The museums, the market and the media
The discussion about recession, which started off in the United States, has continued throughout the autumn and winter of 2008 and has expanded into the art world, too. The issue is the focus of much interest, especially in the United States.
On a practical level, the totally private-funded and dependent US art world has already faced concrete changes, which affect their general operating budgets and therefore the size and nature of their exhibitions as well. The investing bank Lehman Brothers, for years a crucial nationwide sponsor for museums, is now history. It might well be that the remaining sponsors will cut down their support or even freeze it completely. The dilemma for museum exhibitions is that everything has to be planned years in advance. This will certainly become more difficult when the safety net is torn apart.
In reality, the effects of the recession will only really show at the end of 2008 when the number of donations and membership fees is clear. “Caution is the word of the moment”, the MoMA director Glenn D. Lowry points out. On the contrary, the Bank of America’s arts and culture executive (a bank still continuing with their sponsorship) thinks that in times like this corporate support to art is especially important because customer surveys indicate that the clients appreciate it (The New York Times, 20th October 2008). When the corporation supports art, art supports the corporate image.
In the art market the changes are very obvious. In November 2008 New York’s keynote auction houses Sotheby’s, Christie’s and Phillips de Pury & Co hammered together 331 million dollars, which was far behind theirestimated 608 million dollar profit. The calculations were of course made before the bank crisis. The event was characterized as ‘New York’s half price art sale’ and it made certain brilliant acquisitions possible for some collectors (The Daily Telegraph, 17th November 2008).
There is some distance between Finland and New York, but even in Finland the prospect is changing all the time. “Sponsorship deals are usually long, something like three years, but corporations are now cautious and getting new deals may be difficult”, says the Finnish sponsorship pioneer and founder of the company Image Match, Raoul Grünstein.
“The deals are also part of the marketing budgets of the corporations. They can be cut down”, he continues. “My own line is that in bad times corporations should be active because that is how you can gain good market shares”. As far as Finland is concerned Grünstein is for a versatile art funding model, which combines public and private support.
The Helsinki based gallerist Ilona Anhava anticipates changes will effect the still quite stable Finnish art scene in the following way:” The museums will become more careful and the collectors may be forced to sell works they own. When budget cuts become reality it would be wise to base exhibitions on permanent collections”, she says.
Both US and Finnish art experts are concentrating on the evaluation of changes in attitudes in the art world.

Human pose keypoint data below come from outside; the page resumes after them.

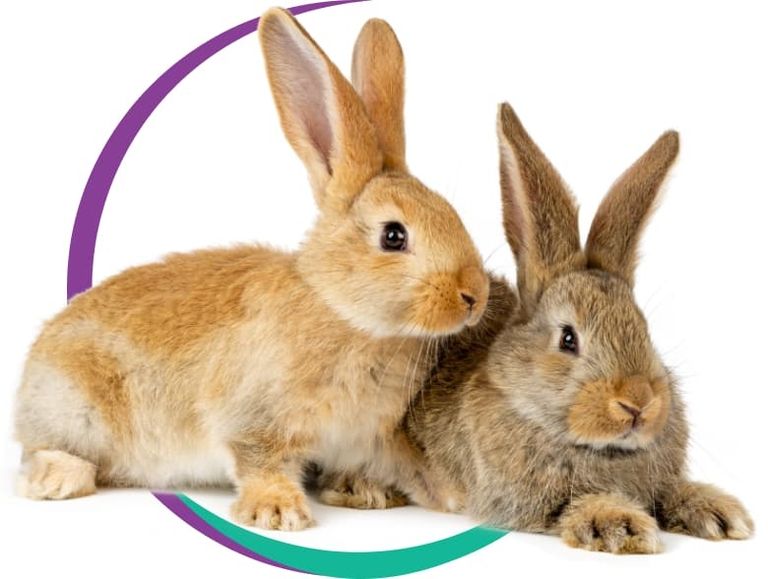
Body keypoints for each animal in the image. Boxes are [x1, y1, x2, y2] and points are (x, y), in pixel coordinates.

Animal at [13, 8, 489, 532]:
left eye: (452, 212)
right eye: (394, 236)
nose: (474, 295)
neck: (341, 311)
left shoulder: (361, 435)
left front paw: (372, 493)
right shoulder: (253, 417)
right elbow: (259, 459)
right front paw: (278, 512)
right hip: (72, 410)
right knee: (42, 451)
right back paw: (59, 479)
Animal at [397, 103, 754, 553]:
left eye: (644, 329)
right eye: (568, 339)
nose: (637, 403)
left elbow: (669, 490)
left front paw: (719, 513)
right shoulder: (524, 501)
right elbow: (574, 505)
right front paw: (622, 526)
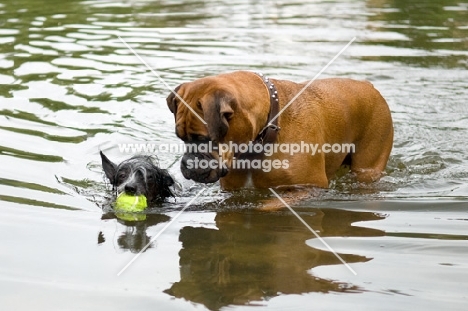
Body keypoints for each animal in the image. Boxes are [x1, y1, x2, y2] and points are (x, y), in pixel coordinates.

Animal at [166, 71, 394, 191]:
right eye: (181, 138)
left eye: (204, 139)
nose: (187, 162)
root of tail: (369, 86)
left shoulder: (308, 188)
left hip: (368, 167)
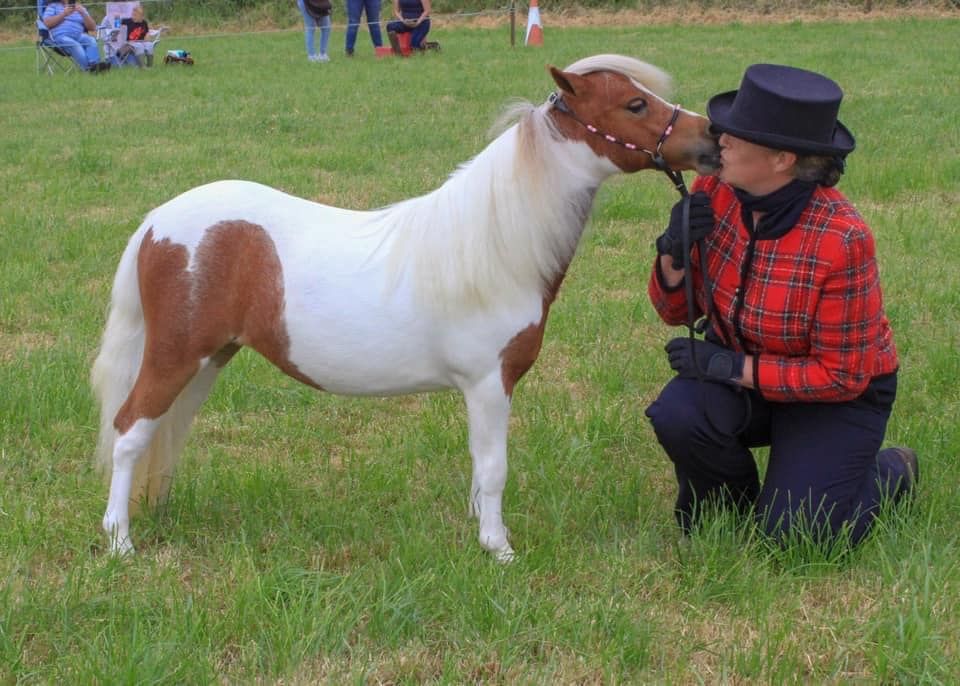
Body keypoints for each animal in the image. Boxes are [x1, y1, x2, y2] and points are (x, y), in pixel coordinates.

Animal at [91, 54, 720, 561]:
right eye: (635, 103)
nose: (712, 138)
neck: (494, 246)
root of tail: (157, 222)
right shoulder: (490, 383)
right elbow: (494, 468)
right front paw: (499, 549)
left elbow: (478, 468)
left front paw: (481, 532)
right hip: (175, 356)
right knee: (129, 430)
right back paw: (120, 541)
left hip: (209, 358)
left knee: (164, 432)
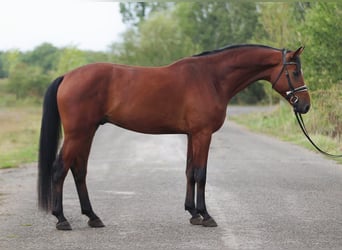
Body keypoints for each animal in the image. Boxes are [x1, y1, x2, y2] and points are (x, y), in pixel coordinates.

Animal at [37, 44, 310, 229]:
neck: (211, 78)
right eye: (295, 72)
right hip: (77, 134)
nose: (305, 105)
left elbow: (189, 171)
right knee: (59, 169)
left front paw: (193, 213)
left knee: (79, 171)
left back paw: (93, 217)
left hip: (87, 133)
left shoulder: (192, 135)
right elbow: (201, 173)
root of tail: (67, 76)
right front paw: (206, 215)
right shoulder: (202, 134)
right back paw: (61, 219)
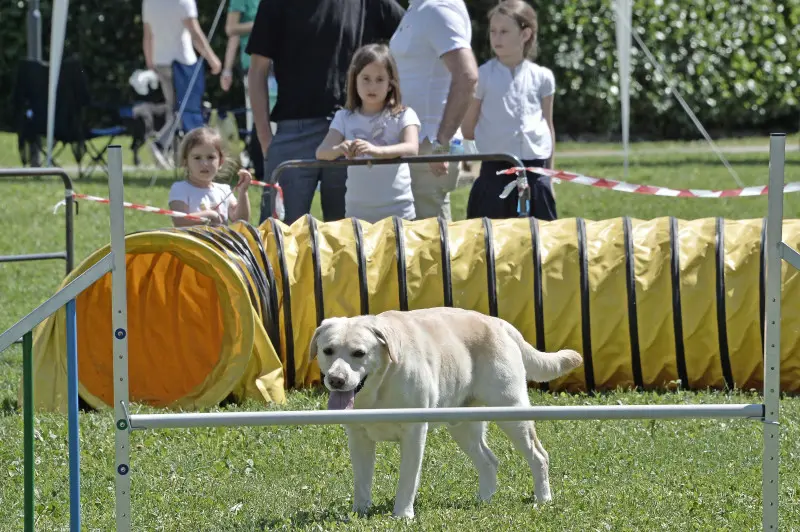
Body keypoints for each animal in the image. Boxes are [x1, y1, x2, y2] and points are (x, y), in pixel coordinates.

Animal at [310, 306, 580, 516]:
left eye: (359, 353)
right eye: (328, 350)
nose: (335, 380)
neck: (380, 384)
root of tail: (499, 323)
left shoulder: (414, 433)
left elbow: (408, 478)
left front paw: (403, 515)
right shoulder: (358, 437)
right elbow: (362, 480)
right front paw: (360, 512)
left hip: (512, 415)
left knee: (539, 456)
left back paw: (543, 500)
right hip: (463, 426)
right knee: (489, 461)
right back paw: (484, 501)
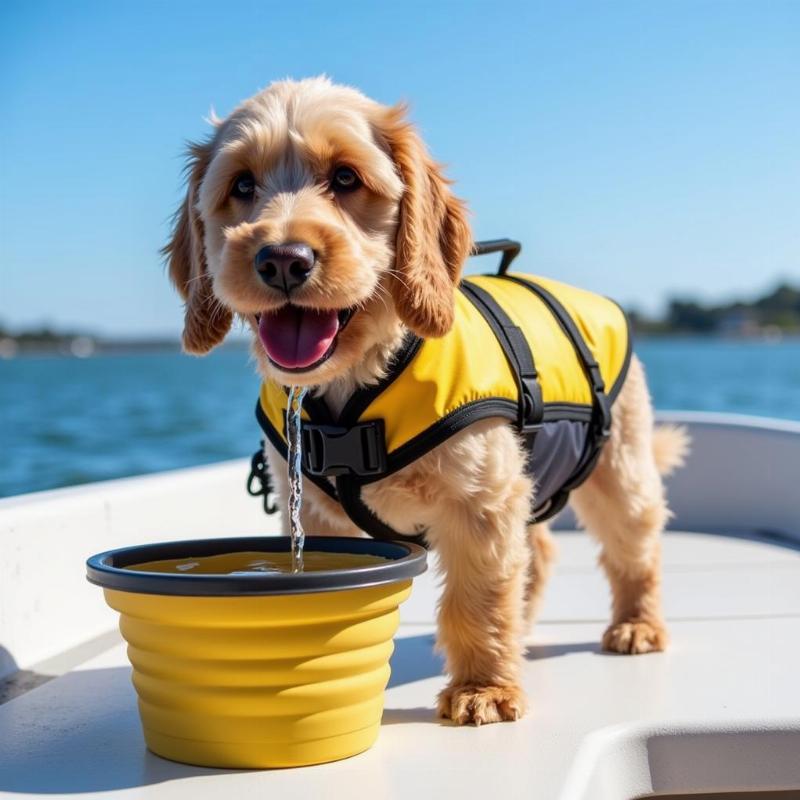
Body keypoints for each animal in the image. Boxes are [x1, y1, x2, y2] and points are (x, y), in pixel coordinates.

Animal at [164, 75, 688, 724]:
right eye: (241, 185)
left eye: (345, 178)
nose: (283, 259)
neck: (353, 389)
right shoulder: (318, 514)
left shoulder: (480, 500)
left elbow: (478, 597)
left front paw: (483, 688)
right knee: (539, 550)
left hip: (619, 466)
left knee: (634, 543)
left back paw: (638, 624)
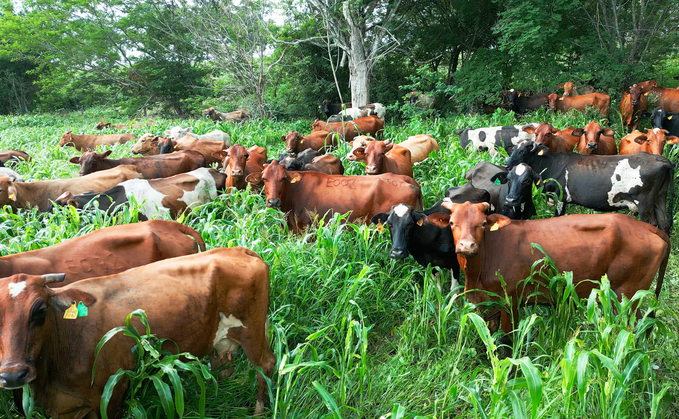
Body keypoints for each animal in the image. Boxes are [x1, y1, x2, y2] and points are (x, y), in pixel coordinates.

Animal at [0, 247, 276, 417]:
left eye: (40, 311)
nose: (12, 375)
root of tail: (239, 250)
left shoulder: (112, 393)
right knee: (223, 366)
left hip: (252, 331)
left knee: (266, 365)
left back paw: (259, 411)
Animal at [504, 141, 675, 234]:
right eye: (512, 150)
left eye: (522, 151)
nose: (506, 164)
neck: (549, 164)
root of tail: (662, 159)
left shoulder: (560, 196)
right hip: (660, 197)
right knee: (664, 224)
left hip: (644, 203)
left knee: (652, 224)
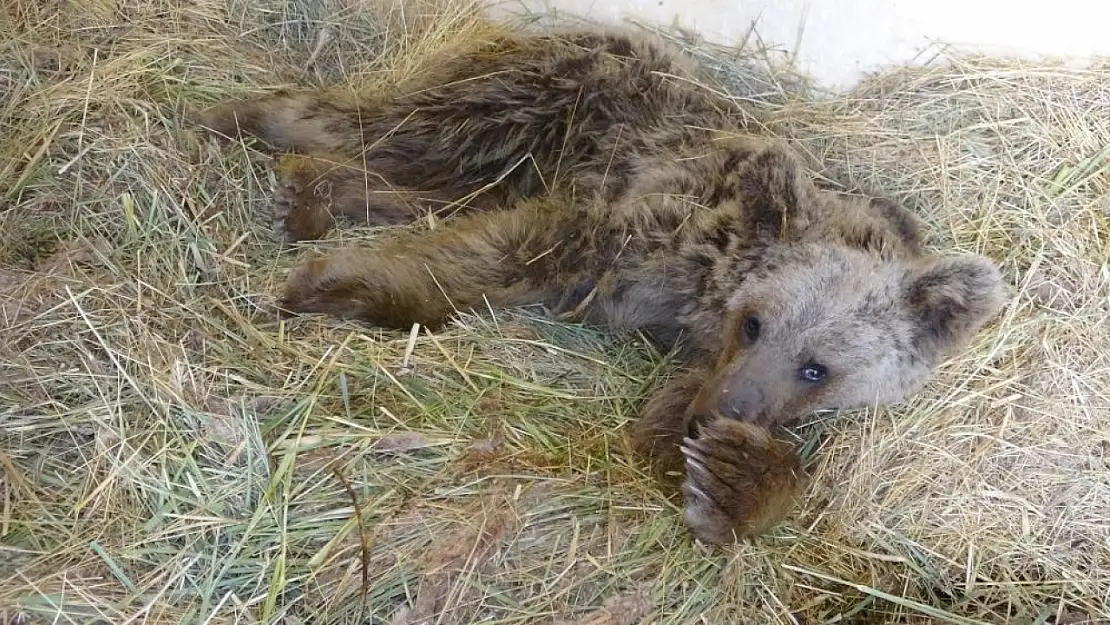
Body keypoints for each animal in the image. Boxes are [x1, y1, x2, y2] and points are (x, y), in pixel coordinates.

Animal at [197, 25, 1007, 543]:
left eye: (818, 369)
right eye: (755, 323)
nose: (716, 416)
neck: (704, 294)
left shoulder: (701, 347)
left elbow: (687, 432)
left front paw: (730, 478)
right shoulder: (634, 235)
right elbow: (504, 256)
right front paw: (340, 285)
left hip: (500, 161)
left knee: (414, 181)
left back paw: (311, 192)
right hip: (531, 105)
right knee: (386, 128)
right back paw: (247, 116)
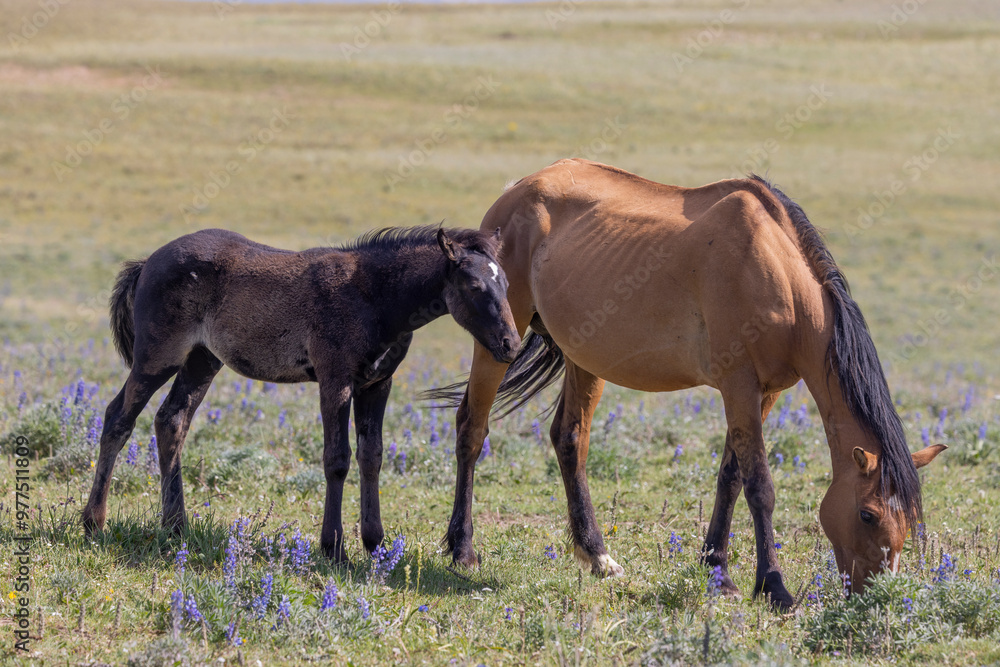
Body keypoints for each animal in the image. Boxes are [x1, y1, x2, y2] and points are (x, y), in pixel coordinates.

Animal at [81, 226, 520, 562]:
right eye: (474, 285)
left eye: (507, 283)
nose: (510, 344)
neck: (373, 296)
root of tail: (147, 262)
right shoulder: (334, 379)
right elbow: (337, 459)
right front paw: (335, 548)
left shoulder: (377, 384)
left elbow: (372, 456)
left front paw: (375, 544)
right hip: (158, 357)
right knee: (118, 418)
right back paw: (93, 523)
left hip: (202, 360)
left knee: (171, 420)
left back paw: (176, 527)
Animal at [428, 159, 945, 609]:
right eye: (868, 514)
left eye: (908, 520)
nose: (875, 594)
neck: (775, 268)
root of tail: (516, 190)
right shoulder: (738, 384)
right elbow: (760, 485)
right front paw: (773, 586)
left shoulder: (767, 392)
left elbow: (731, 476)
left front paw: (717, 568)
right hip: (500, 337)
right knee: (472, 429)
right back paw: (463, 550)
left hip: (583, 357)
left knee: (570, 439)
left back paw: (597, 556)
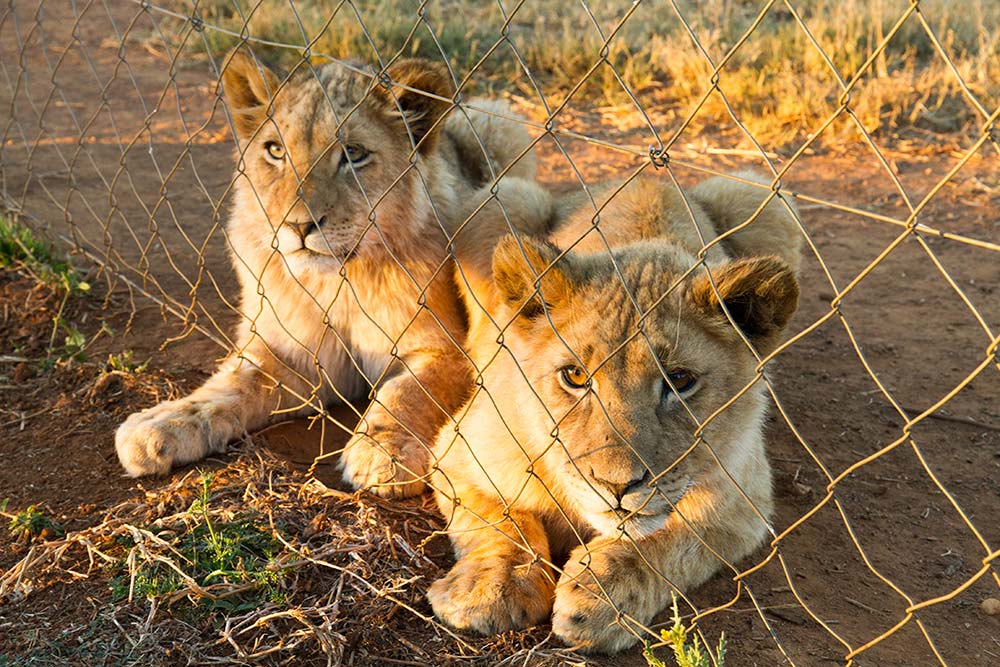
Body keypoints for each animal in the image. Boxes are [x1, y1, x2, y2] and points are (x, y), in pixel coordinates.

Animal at [114, 49, 551, 498]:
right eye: (275, 150)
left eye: (353, 154)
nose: (298, 226)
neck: (337, 283)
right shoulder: (292, 353)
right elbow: (233, 383)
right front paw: (161, 423)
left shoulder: (448, 349)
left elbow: (408, 391)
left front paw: (385, 450)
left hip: (495, 120)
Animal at [427, 173, 802, 652]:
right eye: (574, 375)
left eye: (679, 381)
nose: (616, 486)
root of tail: (651, 177)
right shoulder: (457, 449)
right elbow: (501, 520)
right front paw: (491, 587)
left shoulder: (744, 500)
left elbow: (675, 533)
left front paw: (604, 594)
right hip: (508, 196)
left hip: (763, 197)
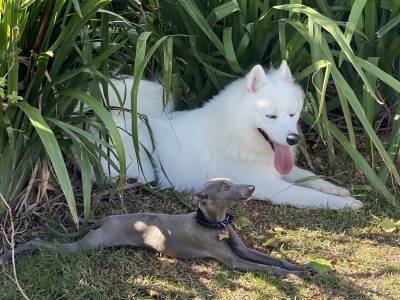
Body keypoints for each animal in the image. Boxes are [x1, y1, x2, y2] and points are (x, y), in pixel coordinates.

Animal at [0, 178, 308, 276]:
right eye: (225, 187)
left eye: (231, 181)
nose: (252, 188)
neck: (215, 224)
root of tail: (105, 219)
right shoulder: (233, 262)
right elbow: (265, 267)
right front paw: (290, 276)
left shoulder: (241, 248)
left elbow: (273, 258)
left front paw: (302, 268)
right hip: (89, 245)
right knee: (42, 243)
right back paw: (10, 254)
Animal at [102, 60, 362, 210]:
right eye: (270, 116)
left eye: (292, 113)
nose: (292, 139)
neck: (236, 133)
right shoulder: (267, 185)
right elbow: (308, 194)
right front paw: (346, 203)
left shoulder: (274, 169)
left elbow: (309, 176)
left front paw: (336, 189)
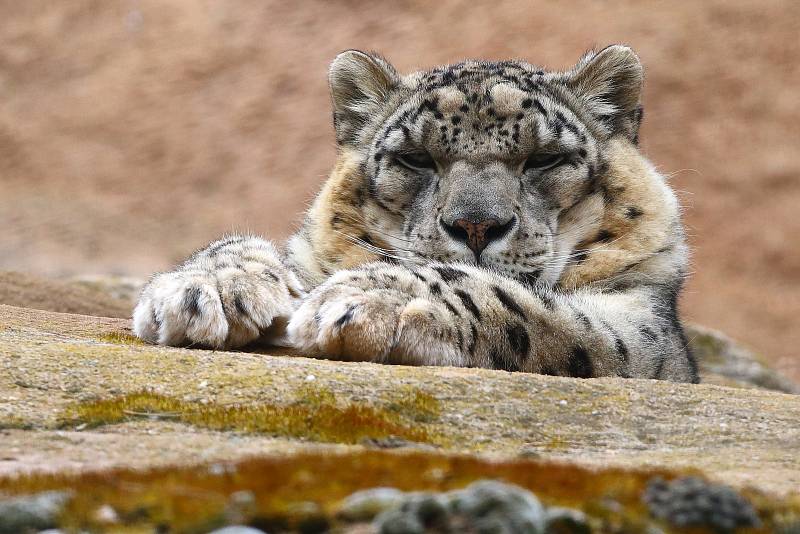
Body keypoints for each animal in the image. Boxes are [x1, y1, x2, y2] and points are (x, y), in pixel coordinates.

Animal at [134, 45, 696, 382]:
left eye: (544, 159)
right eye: (416, 158)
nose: (476, 225)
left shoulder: (639, 325)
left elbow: (517, 302)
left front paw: (378, 297)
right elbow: (235, 246)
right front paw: (208, 290)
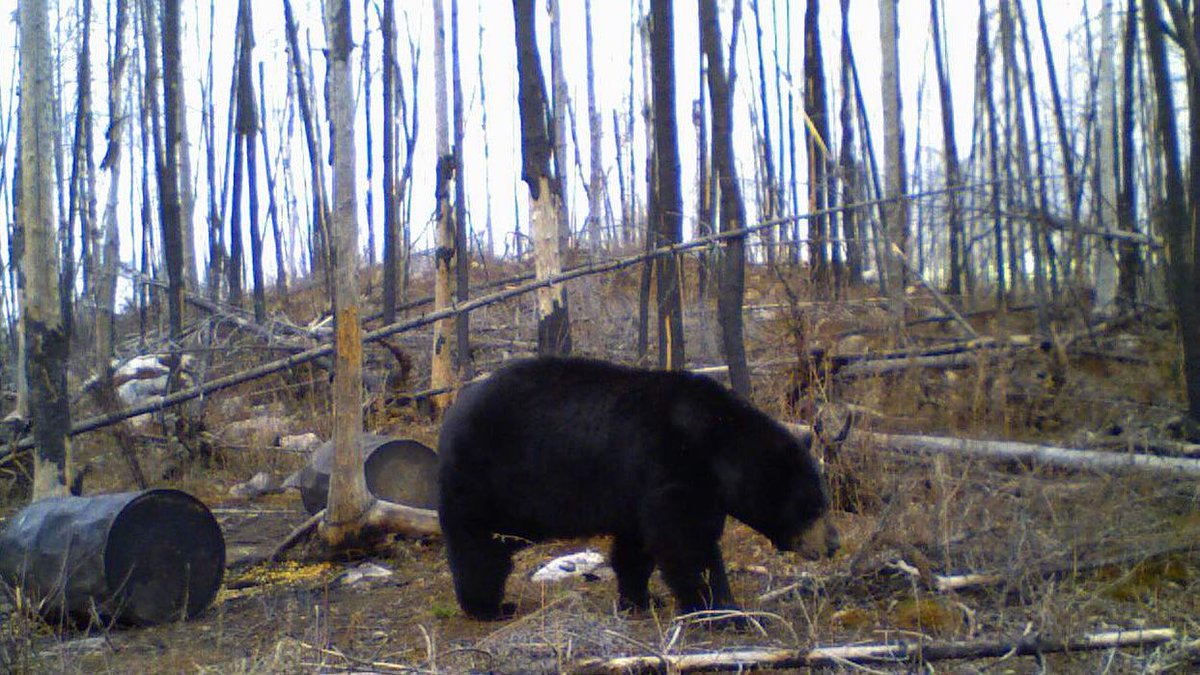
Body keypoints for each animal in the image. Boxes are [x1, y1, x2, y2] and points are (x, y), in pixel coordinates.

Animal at [436, 356, 839, 621]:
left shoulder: (637, 489)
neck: (717, 443)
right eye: (814, 505)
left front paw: (640, 600)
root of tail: (452, 414)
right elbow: (687, 542)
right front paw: (726, 610)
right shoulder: (671, 466)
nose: (833, 545)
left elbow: (638, 545)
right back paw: (489, 606)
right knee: (478, 546)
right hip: (485, 479)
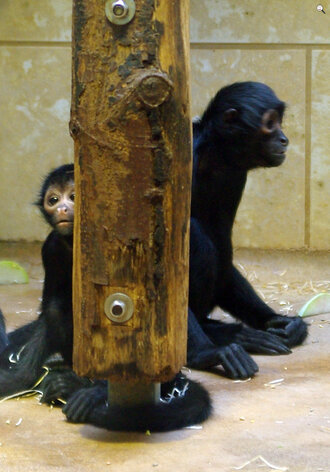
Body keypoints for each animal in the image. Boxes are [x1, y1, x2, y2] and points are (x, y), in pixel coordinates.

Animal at [0, 164, 211, 434]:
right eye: (53, 199)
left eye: (73, 196)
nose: (62, 209)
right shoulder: (51, 247)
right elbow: (49, 310)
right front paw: (20, 378)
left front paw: (96, 390)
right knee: (58, 308)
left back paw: (80, 385)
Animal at [187, 80, 308, 380]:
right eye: (271, 124)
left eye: (280, 122)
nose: (284, 139)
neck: (209, 157)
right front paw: (205, 353)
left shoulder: (233, 175)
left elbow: (223, 247)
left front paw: (279, 322)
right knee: (194, 233)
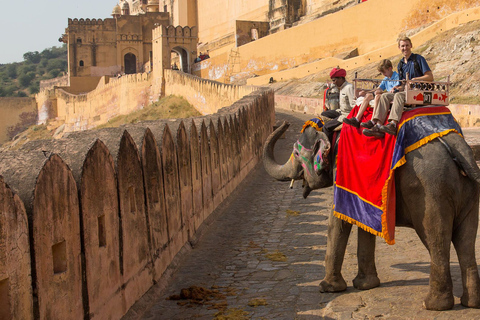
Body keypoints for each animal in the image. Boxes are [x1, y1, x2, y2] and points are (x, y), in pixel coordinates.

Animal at [264, 120, 480, 310]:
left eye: (296, 153)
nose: (284, 123)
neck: (332, 128)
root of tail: (458, 148)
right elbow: (363, 221)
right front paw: (366, 285)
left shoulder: (340, 169)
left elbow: (338, 220)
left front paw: (327, 288)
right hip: (467, 192)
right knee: (465, 242)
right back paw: (470, 303)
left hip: (431, 191)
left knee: (437, 240)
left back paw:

And this is something the media has vital influence on. “When the media is overly weary of bad times, the demand will diminish and so will the market, too”, Raoul Grünstein says. “Bad news always sell better than good news”, the international Helsinki based veteran gallerist Kaj Forsblom remarks, pointing out one of the fundamental problems embedded in the media.
As for the hunters of breaking news, it would be beneficial for them to remember that doing so you may also break your own ankle.